[extropy-chat] Dark matter and ET

Eugen Leitl eugen at leitl.org
Fri Jul 15 18:34:57 UTC 2005


On Fri, Jul 15, 2005 at 06:39:59PM +0100, BillK wrote:

> Well, all things are possible, but some are more likely than others.
> A civilization whose goal is to colonize as far and fast as possible
> seems the most unlikely. Like, where is it? You only need one, ever,

Precisely. There isn't any.

> in the universe.

No, you need to be in their light cone. The clock starting ticking with
sufficient metallicity, which takes time to enrich. Which is very different
from "one, ever, in the universe". The farther you look, the older stuff you
see. The lower the probability. And what of smart critters? Solar system is
probably lousy with life, but can you detect it, even if you know where to
look?

Are you genuinely surprised that a detector can always observe detect itself,
even if the detector density is damn low? And that observation only tells you
at at least one detector exists, and nothing beyond that, until you can find a
causally unentangled another sample?

> My view of any post singularity civilization is that it won't want to

My view is exactly opposite, natch.

> colonize the universe. These are not Star Trek type civs, with a bunch

Star Trek? Your value of Singularity must be low, low, awfully low.

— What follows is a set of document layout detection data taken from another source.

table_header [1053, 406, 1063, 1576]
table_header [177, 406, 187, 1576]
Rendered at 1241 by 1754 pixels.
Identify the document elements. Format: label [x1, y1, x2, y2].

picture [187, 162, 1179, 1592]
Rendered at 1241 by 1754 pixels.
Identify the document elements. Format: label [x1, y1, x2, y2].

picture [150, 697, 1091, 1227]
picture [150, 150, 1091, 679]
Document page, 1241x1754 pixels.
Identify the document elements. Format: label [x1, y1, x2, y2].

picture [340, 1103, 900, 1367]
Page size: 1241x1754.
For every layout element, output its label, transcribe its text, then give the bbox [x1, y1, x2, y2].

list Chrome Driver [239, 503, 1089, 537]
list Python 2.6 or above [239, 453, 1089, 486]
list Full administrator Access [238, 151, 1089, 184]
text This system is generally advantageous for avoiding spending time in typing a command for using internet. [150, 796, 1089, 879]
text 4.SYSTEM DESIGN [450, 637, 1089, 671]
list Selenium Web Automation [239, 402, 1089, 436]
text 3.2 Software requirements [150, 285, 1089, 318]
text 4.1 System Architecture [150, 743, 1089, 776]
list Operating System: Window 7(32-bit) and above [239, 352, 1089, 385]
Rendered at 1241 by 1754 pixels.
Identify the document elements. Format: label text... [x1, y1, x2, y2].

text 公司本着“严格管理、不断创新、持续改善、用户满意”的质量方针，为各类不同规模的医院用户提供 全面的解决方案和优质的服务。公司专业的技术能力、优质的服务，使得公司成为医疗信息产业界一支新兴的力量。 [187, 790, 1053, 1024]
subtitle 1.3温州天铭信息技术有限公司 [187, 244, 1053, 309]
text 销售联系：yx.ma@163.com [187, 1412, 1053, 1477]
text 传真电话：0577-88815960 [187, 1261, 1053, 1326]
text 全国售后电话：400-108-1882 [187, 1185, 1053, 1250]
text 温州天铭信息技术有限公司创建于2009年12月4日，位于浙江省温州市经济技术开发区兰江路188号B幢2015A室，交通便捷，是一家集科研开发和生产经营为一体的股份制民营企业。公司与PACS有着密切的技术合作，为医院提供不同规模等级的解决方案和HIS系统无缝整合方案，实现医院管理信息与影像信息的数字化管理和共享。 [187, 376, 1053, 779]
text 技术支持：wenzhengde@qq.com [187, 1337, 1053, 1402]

> of cowboys jumping from star to star, having punchups wherever they
> go. How immature is that?

Life is always immature, regardless how old it is. 

> We are not talking about Bush III's latest ten year plan here.
> 
> These are nearly immortal beings, who have redesigned themselves to

Why must postbiology be immortal? It doesn't figure, if the fitness function
fluctuates wildly. Why should mushrooms and mice be not disposable?

> 'something wonderful', resource rich, developing who knows what down
> to the nanoscale level, meshed together in some kind of virtual web

Current bacteria already operate at the nanoscale level. (Okay, low
functionality concentration, but still).

> that we can only begin to guess at. Look at how upset web geeks get if
> they lose their broadband connection for a day. And you think it
> likely that a piece of these beings will cut themselves off for
> centuries to go to another star system?

Kudzu has no problem going places, absolutely. It never gets bored, too.

> It is even debatable whether they will remain long in this physical
> universe or start creating universes of their own. ;)

If rapture strikes, will it also transcend the kudzu? All of it?